━━━ Exercise passage ━━━

I think if you would take the midpoint of our revenue between $41 million and $47 million, which is about $44 million, and add that delta from the licensing billings, I think you'd have something a little closer to about $89 million if I understand the math that you're trying to do.

Gary Mobley -- Wells Fargo Securities -- Analyst

Okay. And so, if it were not for the exclusion of SCS or the revenue generated from the Payment business, you'd be close to $100 million, right?

Rahul Mathur -- Senior Vice President & Chief Financial Officer

Yes. I understand the math that you're doing. As I discussed in our prepared remarks, we took about $11 million of revenue out of our guidance for Q3 related to Payments and Ticketing business.

Gary Mobley -- Wells Fargo Securities -- Analyst

And since that business break even, no impact either way on the OP margin, correct?

Rahul Mathur -- Senior Vice President & Chief Financial Officer

Well, there will be movement on OP margins, but no impact in terms of operating or net profit.

Gary Mobley -- Wells Fargo Securities -- Analyst

Okay. All right. And could you give us a little more detail on sort of the evolution of Northwest Logic? I know the company has been around for like 25 years or so. I think it's been part of Altera and Intel. How does it stand today as an independent company, employee count and maybe some particular type of customer or ASIC concentration?

Luc Seraphin -- President & Chief Executive Officer

Hi, Gary. This is Luc. So you're right. It has been around for some time. They were founded in 1995. At some point in time, they were part of Altera. At that time, there were more of a design house than a company designing IP per se. And after some time, when the market was a little soft, Altera [Indecipherable] them off again. And they decided to do development of critical IP for the communication network. And specifically, they have been developing controllers for PCIe interfaces for high-speed memory interfaces and for MIPI interfaces. And that's how we got to know them.

━━━ Dataset entries ━━━

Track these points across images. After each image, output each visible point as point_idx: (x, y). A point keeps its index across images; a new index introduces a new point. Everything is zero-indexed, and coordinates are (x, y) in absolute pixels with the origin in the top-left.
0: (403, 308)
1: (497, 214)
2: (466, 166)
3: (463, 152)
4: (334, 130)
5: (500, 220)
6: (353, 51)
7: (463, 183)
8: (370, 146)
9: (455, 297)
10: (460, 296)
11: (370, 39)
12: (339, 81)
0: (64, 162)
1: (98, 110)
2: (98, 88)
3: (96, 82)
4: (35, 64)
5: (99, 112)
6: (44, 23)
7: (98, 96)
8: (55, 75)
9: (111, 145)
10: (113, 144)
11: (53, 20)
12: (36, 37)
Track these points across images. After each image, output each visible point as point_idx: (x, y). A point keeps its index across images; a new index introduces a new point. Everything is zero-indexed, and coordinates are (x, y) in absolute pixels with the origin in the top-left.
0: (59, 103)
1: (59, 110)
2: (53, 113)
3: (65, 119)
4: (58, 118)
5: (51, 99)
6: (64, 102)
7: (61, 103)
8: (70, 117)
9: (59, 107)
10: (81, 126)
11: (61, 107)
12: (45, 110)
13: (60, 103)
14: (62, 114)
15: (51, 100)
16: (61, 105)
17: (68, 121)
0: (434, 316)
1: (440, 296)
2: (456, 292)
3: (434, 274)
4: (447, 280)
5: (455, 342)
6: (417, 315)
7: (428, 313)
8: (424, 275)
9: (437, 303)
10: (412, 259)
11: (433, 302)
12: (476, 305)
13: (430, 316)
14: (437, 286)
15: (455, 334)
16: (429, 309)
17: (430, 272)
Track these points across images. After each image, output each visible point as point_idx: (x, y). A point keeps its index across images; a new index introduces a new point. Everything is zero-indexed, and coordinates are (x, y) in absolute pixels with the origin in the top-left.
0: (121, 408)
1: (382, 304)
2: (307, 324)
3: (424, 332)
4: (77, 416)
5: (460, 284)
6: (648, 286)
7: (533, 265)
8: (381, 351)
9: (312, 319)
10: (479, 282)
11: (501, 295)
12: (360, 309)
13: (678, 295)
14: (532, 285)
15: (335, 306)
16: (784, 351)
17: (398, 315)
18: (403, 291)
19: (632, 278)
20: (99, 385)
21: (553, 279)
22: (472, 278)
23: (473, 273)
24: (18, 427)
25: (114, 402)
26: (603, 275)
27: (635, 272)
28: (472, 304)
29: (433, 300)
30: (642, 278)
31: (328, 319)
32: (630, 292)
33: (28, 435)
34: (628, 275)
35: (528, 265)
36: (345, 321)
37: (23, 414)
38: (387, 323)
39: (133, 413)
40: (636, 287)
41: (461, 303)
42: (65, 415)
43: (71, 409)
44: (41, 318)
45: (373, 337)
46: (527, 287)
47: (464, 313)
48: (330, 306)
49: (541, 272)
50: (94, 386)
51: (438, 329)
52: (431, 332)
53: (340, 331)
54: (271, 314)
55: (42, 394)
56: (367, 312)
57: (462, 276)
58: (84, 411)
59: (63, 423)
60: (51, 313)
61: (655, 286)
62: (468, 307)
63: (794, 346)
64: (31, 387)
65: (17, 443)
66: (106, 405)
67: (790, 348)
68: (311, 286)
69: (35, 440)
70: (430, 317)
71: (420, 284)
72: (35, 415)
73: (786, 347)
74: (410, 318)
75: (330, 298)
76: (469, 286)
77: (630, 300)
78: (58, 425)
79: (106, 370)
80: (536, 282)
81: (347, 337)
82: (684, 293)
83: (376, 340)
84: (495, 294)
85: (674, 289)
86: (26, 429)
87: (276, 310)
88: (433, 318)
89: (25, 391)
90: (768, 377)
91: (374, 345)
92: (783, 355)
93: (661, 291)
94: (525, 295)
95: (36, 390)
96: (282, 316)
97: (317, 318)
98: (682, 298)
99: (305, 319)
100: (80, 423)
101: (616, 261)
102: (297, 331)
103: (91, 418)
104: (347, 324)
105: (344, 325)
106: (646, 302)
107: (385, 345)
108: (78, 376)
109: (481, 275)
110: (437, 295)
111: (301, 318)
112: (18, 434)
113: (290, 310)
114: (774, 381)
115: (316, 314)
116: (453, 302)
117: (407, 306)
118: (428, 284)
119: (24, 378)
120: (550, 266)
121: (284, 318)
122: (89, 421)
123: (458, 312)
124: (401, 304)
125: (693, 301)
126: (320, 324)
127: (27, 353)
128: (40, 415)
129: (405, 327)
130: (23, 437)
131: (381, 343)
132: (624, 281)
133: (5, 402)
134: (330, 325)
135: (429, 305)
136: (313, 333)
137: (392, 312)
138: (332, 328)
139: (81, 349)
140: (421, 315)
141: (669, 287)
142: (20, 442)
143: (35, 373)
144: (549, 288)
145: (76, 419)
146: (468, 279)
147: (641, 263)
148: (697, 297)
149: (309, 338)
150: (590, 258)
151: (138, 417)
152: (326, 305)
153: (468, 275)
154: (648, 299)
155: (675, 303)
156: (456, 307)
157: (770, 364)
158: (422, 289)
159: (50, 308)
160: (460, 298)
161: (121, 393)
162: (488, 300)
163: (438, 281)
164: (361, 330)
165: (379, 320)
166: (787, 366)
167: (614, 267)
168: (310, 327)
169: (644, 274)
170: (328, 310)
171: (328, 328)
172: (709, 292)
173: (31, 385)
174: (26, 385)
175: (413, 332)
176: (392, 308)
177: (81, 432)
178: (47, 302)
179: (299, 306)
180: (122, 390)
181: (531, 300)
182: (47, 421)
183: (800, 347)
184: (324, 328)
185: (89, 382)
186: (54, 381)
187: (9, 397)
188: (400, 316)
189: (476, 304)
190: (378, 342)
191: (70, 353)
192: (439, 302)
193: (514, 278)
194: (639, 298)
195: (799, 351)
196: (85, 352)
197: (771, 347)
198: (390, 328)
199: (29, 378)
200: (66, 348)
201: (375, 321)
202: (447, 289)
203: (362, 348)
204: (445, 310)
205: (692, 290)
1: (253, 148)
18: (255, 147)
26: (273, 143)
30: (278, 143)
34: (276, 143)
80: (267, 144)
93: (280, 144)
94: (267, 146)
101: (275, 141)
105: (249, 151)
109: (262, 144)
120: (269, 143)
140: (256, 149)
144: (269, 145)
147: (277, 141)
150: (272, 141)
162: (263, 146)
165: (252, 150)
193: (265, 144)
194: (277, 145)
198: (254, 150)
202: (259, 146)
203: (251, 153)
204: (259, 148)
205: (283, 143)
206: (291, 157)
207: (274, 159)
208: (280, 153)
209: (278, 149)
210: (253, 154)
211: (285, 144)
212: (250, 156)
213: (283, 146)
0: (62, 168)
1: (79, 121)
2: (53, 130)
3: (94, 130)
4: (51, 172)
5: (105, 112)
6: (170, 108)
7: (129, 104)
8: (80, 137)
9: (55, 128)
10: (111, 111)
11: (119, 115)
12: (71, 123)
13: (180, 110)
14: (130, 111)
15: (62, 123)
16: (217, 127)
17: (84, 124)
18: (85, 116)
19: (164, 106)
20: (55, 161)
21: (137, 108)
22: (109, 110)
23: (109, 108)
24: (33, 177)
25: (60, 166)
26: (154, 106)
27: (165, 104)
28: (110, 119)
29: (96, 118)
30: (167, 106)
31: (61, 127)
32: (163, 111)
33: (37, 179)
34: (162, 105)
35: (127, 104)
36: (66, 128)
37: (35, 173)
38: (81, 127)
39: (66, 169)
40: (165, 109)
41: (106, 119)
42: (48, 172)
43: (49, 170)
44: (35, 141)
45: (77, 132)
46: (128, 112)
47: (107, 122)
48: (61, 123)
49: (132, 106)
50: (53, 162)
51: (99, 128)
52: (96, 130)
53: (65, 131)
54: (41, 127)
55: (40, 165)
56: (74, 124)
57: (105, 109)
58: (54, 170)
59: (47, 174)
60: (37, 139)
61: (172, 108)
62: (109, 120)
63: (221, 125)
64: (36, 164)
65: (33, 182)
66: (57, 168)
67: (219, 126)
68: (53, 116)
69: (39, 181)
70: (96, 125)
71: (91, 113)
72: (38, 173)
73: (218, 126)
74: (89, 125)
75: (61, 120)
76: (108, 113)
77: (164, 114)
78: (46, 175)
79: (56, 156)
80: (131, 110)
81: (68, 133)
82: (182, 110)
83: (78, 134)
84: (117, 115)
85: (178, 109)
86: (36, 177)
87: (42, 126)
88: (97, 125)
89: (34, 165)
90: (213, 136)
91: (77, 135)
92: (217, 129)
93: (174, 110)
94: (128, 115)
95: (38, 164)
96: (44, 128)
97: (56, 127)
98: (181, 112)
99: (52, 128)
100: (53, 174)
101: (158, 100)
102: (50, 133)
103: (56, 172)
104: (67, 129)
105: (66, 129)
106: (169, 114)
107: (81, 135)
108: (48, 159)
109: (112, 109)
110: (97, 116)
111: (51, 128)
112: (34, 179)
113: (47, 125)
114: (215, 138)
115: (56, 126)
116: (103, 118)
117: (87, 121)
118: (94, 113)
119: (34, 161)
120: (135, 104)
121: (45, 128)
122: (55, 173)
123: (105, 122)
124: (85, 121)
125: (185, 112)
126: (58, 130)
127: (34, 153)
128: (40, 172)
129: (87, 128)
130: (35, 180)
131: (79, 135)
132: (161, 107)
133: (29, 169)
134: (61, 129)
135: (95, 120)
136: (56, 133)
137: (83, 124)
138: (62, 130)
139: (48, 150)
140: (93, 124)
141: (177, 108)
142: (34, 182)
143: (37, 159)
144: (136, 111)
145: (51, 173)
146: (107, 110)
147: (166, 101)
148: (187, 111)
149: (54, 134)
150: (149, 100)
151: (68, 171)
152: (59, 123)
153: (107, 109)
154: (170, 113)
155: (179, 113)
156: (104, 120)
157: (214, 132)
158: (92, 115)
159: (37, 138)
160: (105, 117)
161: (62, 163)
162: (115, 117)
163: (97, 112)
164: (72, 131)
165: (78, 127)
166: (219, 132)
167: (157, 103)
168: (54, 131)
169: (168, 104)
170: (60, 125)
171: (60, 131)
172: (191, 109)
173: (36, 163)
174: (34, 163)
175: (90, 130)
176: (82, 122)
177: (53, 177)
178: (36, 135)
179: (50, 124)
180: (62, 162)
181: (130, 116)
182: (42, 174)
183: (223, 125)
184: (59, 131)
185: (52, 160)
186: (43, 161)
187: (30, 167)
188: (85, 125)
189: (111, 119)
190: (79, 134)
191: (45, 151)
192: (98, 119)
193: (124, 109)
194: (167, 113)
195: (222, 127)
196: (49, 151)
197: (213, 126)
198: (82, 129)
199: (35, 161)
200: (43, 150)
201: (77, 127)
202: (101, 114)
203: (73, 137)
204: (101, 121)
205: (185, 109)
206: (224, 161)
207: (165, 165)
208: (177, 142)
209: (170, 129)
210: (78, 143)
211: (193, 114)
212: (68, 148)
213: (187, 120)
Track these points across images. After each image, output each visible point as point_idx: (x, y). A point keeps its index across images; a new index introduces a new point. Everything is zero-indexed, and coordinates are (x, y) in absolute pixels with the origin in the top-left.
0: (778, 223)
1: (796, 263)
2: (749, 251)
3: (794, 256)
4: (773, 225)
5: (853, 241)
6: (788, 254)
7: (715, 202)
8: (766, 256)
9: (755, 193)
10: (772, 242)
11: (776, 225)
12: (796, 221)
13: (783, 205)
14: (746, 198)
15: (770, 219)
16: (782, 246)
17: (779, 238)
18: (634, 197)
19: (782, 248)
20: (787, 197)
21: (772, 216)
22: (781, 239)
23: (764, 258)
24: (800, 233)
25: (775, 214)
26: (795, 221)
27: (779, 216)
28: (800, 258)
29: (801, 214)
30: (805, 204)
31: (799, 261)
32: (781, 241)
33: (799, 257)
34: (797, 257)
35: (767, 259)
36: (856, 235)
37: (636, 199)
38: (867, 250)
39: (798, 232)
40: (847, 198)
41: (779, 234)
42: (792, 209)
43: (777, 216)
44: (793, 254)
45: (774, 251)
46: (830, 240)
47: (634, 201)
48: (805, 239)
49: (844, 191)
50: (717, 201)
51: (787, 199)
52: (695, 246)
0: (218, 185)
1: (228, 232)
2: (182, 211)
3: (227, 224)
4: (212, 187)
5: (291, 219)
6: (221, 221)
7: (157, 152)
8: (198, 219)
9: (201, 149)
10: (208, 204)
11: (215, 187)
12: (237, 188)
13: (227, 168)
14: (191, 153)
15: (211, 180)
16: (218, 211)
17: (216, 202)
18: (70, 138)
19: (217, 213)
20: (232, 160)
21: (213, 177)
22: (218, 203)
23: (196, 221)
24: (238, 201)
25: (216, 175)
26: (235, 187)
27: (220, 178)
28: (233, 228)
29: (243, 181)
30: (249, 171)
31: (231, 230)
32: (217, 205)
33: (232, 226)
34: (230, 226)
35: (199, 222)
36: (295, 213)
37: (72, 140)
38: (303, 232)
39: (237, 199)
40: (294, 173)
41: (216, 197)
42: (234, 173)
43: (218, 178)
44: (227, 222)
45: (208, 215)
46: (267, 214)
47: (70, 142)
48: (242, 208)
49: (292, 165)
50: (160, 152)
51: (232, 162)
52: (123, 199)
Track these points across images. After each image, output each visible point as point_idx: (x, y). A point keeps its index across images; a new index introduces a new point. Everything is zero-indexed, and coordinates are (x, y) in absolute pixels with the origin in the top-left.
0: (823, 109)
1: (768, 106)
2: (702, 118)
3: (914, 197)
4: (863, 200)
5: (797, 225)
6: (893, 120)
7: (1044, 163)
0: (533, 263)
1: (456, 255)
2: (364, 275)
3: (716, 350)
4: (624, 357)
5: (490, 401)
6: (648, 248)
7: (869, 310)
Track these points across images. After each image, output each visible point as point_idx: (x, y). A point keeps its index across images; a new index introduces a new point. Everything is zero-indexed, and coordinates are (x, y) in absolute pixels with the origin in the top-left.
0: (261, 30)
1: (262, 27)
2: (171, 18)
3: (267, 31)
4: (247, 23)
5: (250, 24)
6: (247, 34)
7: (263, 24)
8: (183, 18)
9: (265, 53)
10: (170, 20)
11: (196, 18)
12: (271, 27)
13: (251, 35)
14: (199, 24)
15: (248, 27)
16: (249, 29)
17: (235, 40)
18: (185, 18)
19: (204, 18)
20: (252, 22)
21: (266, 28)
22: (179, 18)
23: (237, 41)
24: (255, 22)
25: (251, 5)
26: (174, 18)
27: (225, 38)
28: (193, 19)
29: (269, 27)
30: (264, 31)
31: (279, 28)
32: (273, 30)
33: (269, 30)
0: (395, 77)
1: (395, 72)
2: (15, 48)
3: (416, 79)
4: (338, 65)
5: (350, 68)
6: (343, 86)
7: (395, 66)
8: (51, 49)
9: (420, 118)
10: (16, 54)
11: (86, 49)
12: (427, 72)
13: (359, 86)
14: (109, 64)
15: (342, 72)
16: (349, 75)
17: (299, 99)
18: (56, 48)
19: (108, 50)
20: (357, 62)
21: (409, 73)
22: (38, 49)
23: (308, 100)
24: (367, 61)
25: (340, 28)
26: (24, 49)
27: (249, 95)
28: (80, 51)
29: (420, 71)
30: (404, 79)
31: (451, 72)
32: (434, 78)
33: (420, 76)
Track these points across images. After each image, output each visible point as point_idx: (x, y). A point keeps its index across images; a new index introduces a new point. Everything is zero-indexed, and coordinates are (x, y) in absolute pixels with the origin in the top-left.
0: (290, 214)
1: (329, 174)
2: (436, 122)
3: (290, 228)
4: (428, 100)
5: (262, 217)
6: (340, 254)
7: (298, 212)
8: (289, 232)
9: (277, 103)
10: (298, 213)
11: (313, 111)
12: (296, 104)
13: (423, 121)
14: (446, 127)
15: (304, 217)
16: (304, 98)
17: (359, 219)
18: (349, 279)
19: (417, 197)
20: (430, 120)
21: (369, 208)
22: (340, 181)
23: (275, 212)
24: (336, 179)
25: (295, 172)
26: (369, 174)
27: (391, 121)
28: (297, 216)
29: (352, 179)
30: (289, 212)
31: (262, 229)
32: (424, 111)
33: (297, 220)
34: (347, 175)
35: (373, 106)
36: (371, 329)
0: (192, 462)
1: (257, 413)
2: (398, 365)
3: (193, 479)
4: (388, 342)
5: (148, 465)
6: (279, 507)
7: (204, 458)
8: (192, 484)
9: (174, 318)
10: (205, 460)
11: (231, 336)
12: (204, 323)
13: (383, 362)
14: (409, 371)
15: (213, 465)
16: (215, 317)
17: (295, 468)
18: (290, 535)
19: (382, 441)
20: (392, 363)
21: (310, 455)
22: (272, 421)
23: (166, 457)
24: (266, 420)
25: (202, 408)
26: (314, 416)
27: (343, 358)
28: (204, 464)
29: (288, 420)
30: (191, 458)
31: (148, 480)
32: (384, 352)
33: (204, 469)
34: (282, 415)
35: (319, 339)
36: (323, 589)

━━━

> [Assigned task]: Extend the earnings call transcript beyond its final sentence, which ends "that's how we got to know them." The rows come from a different source than the earnings call transcript.

> [Written answer]:
We've actually worked with Northwest Logic for many, many years because in every SoC design for communication, every time you have a PHY which we provide, you have to interface that PHY to a controller. So we've known these guys for a long time because with many of our customers, we are designing and supporting the customers together. So they provide PHYs -- controllers as I said, vast majority, memory controllers, but 50% PCIe controllers and MIPI controllers. That's what they do. So we have a large common set of customers, but they're also adding customers to our customer set because when you have controllers, you typically have a broader channels.

This is a profitable company. They will add about $10 million of accretive revenue to our business in 2020. The group has been very stable. It's about 30 people. They're based in Hillsboro in Oregon, same time zone, same type of culture, so the integration is going to be very easy for us if I say so. So it's a great acquisition for us. It gives additional potential for our PHYs. It will mean to us faster growth driven by channel synergies and the roll-out of GDDR6, HBM3 and PCIe Gen 5. And it's accretive revenue for us in 2020. So we're really excited with this acquisition.

Gary Mobley -- Wells Fargo Securities -- Analyst

Okay. Last question, I'll hop in the queue. I think your message is clear on the buffer chip business growth, mostly via market share gains, but could you give us an update on how you see the inventory situation as it relates to data center, inventory digestion, and sort of the order, linear order patterns in the buffer chip business?

Rahul Mathur -- Senior Vice President & Chief Financial Officer

Yes. We had a -- first of all, we had a record quarter in buffer chip since we've been in that business. So Q2 was really, really good for us. As Rahul said, we are well on our trajectory to grow that business 50% compared to last year, which was also 50% compared to the year before. So we are making steady gains there. The inventory situation that we faced in Q1 in particular, in the beginning of Q2 seems to ease up a bit. Now, we start to see orders coming our way. And as we said earlier, the strength of our design win footprint compensates for any inventory concerns that we had earlier in the year. So are we're confident about the rest of the year -- we're very confident about the rest of the year for this business. And again, it's based on the strength of our design win footprint.

Operator

Your next question is from the line of Suji Desilva.

Suji Desilva -- ROTH Capital Partners -- Analyst

Hi, Luc. Hi, Rahul. Congratulations on the transaction. So I was doing the same math Gary was. I just want to make sure I do it right as well. So for Q2, it was ASC 605, Rahul, I got $96 million roughly of revenues and $0.22. Is that roughly where that would came out on 605? Does that sound ballpark?

Rahul Mathur -- Senior Vice President & Chief Financial Officer

So, Suji, we can't provide 605 numbers, but I think I understand the math you are trying to do. And if I were to do the same math, I think I would have gotten the same result.

Suji Desilva -- ROTH Capital Partners -- Analyst

Okay. And I guess just to follow up on that with the 3Q guide, I just wanted to use the same math obviously, and I got a midpoint $89 million, $86 million to $92 million and EPS at $0.23. Does that all sound ballpark as if the same math was used?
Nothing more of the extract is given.